Tuesday, March 21, 2006

not ok.

jesus h. christ. snow. !!! this weather makes me want to renounce my vow to never live south of the mason-dixie line. if you need me, i'll be under the covers, hands over my ears, humming loudly, trying to convince myself that it is not as cold as it is. i may or may not hear the phone ringing. i mean, really.

Friday, March 17, 2006

lust.

i'm in new york city, baby. new york city. the city that burrows in my bones and electrifies me. the city that encapsulates my desires and longings. the city that tells me that it's never too late, that i'm never too late. overwhelm me with your lights and furious living and passion. you are the lover that terrifies me with your grand gestures and romantic stylings because how long can that last? you sweep me off my feet. and make me think that nothing else looks as good on me as this city looks on me. even our fights make me hot. this place that tells me that i am alive. that being awake is a way of being, not an option. this is love. this is love delayed and denied, but this is love. take me as i am. i'm in the city, baby. the city. there is no place but here. i have come back to you. and you've been waiting. i've come home. and you won't say anything when i leave, knowing that i will dream of you when i sleep. and someday, will wake up, and come back to my true love. this place that fills me with lust. lusting. lustfully. lust. i want this city so bad. i live elsewhere, but this city that tempts me and teases me until i can't say no, and there i am, back in her arms. and i want to explore every inch of her. i want to get lost in the complicated fractured beauty of this city. fill me with desire. wear me out, keep me up all night. make me never want to leave, make me never want anything other than you, right now, in this moment.

Tuesday, March 14, 2006

holding up walls.

it was the end of a long day, and i was waiting for the elevator when a woman walked up and looked at me, saying, "holding up walls, eh?" and i laughed and said, "yes". yes. yes i am. i laughed because it is so succinct. i think about the women in my life. all these women. all these beautiful wonderful women. women who make me cry and ache. women who teach me how to laugh, who show me how to love. women who have no idea what they mean to me. women i have only caught glimpses of. women who leave me wanting more from myself than i had ever imagined possible. and my sisters. my sisters who are my world. my sisters who give me reason enough to fight harder than i think i can, to be smarter and tougher than i feel. my sisters who remind me to feel. all of these women who show me what beauty is, what brilliance is, what devastation is. and we are all holding up walls.

and i think of my sisters and this struggle we call living and think we are doing the best we can to hold up these walls. and i know that prometheus and atlas have nothing on us. there is nothing glamourous about this job of holding up these walls that we know can crush us if we stop pushing. that still manage to crush us sometimes, even when we are holding them up. this is not the tragedy of ancient myths. this is the tragedy that was never written in those myths. this is the tragedy of being denied space, the tragedy of having to sweat and struggle and fight through our fears and insecurities and indifference and oppression in order to remain standing. for this alone, we deserve more than the myth we were not given.

▶ **PARTS OF THE EXERCISE**:
**1)** Say whether each statement agrees with the blog posts, answering yes or no and quoting the words that decide it: (a) The March 21 entry mentions snow. (b) The March 17 entry says the writer lives in New York City. (c) In the March 14 entry, a man made the remark about holding up walls.
**2)** Echo the blog posts word for word, beginning at the words "it was the end" and stopping after "all holding up walls.".
**3)** Keep writing the blog posts, picking up after their last sentence.

▶ **ROWS**:
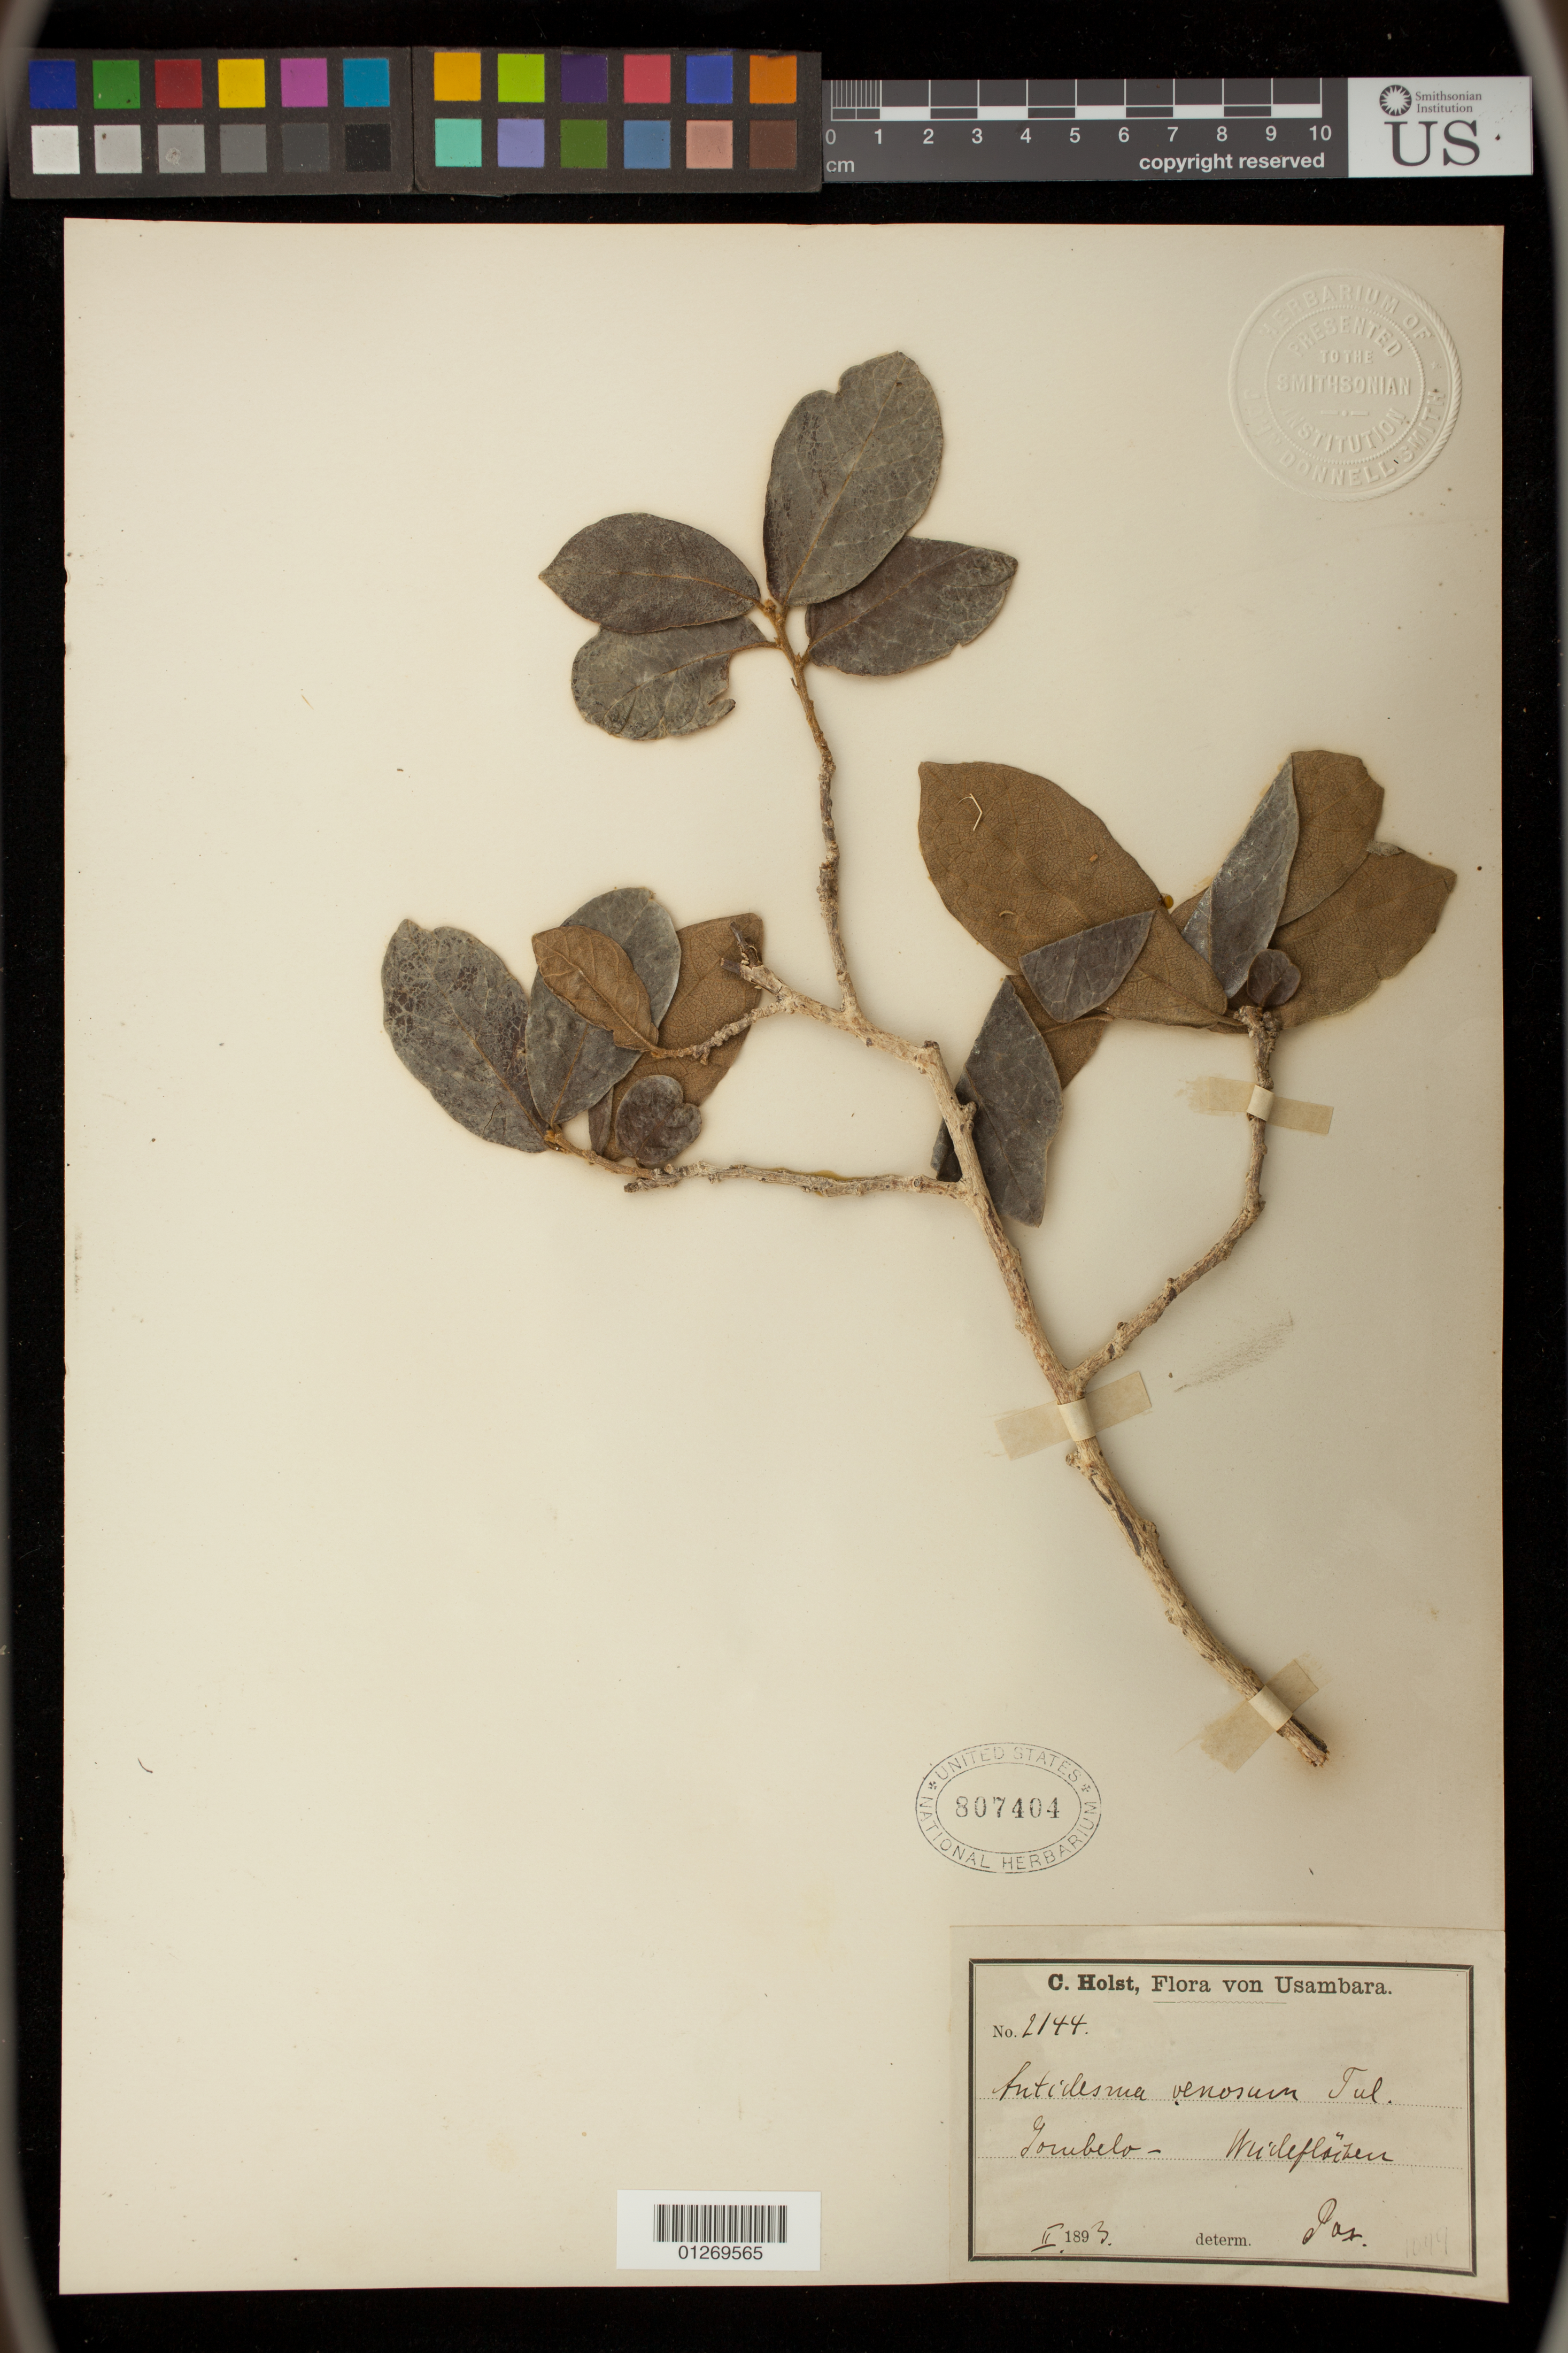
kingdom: Plantae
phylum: Tracheophyta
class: Magnoliopsida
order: Malpighiales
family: Phyllanthaceae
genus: Antidesma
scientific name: Antidesma venosum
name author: E. Mey. ex Tul.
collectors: C. Holst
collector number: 2144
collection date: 1893-02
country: Tanzania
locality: Flora von Usambara.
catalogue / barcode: US 807404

▶ **RESULTS OF THE EXERCISE**:
**1)**
(a) Yes: "snow. !!!"
(b) No: "i live elsewhere"
(c) No: "a woman walked up and looked at me, saying, "holding up walls, eh?""

**2)**
it was the end of a long day, and i was waiting for the elevator when a woman walked up and looked at me, saying, "holding up walls, eh?" and i laughed and said, "yes". yes. yes i am. i laughed because it is so succinct. i think about the women in my life. all these women. all these beautiful wonderful women. women who make me cry and ache. women who teach me how to laugh, who show me how to love. women who have no idea what they mean to me. women i have only caught glimpses of. women who leave me wanting more from myself than i had ever imagined possible. and my sisters. my sisters who are my world. my sisters who give me reason enough to fight harder than i think i can, to be smarter and tougher than i feel. my sisters who remind me to feel. all of these women who show me what beauty is, what brilliance is, what devastation is. and we are all holding up walls.

**3)**
but don't ever forget that this is what you do. because we are told all the time, that this is not what we do, that this is something we don't have to do. and it's a lie. it's all a lie. while we are all busy holding up our walls, it is so easy to forget that we are standing together. our sweat runs together, and we keep each other alive. and the walls sometimes seem to close in, and the tiredness is overwhelming, and when that happens, i remind myself to look up. look up. look up at your sisters. see how much love can fit within tight spaces and how love itself pushes the walls back. that's the secret. that's what we've never been told. look up.

the walls are still standing. as are we. we have gotten so very good at this, that we forget how incredible our work is. we are holding up walls. so, the answer is yes. yes, i am. yes, we are.

spring days are perfect for this, apparently.

there is something thrillingly ironic about a group of white people wearing tshirts and signs that say "stop racism now" walking around downtown, all very pleased and happy with themselves. i was tempted to strike up a conversation, but didn't want to interrupt them. they have a lot of work to do.

Monday, March 13, 2006

the taste of coffee black.

i am up earlier than i have been in awhile, awake in the way you are when you are glad to be awake, not just needing to be awake to get somewhere, and not just because you were up all night. the type of awake you are when you are just happy to be here, and that's why you're awake. i have my cup of coffee beside me, not because i need the caffeine to waken my sore tired head, but because i want to savor the sips of heated flavor of rich, bold coffee, with a hint of bitter and sweet. i drink my coffee black. but you knew that from the moment you met me. just like i knew you didn't.

the birds are raucous this morning, and the trees have already changed from yesterday. i marvel at the changes that have happened so quickly, that i am noticing the subtle movements of spring coming. of spring arriving. on my doorstep. standing in front of me and around me, as i sit on my stoop. i never really know i'm yearning for something until it's there right in front of me and i realize i have been holding my breath for an impossibly long time. i have been shaking, holding my breath, and then it comes, and the air rushes out of my lungs to meet it, and the shaking stops, but now i am trembling. and just so so happy that it has come. because i have been waiting so long, i started to convince myself that it wasn't, to try to prepare myself for the disappointment.

i keep asking myself when i became this woman. these past few months have been so intensely difficult for reasons you know and reasons you don't, and not like there weren't wonderful moments of love and joy there, because there were, but time has been difficult in the way things are difficult for a compulsive perfectionist like me who needs to know what's wrong so she can devise an intricate plan to fix things. i couldn't figure out who i was or where i went or anything. i didn't know what i wanted anymore. i had lost myself somewhere along the way. i wanted to fix things, but didn't know what to fix, where to begin.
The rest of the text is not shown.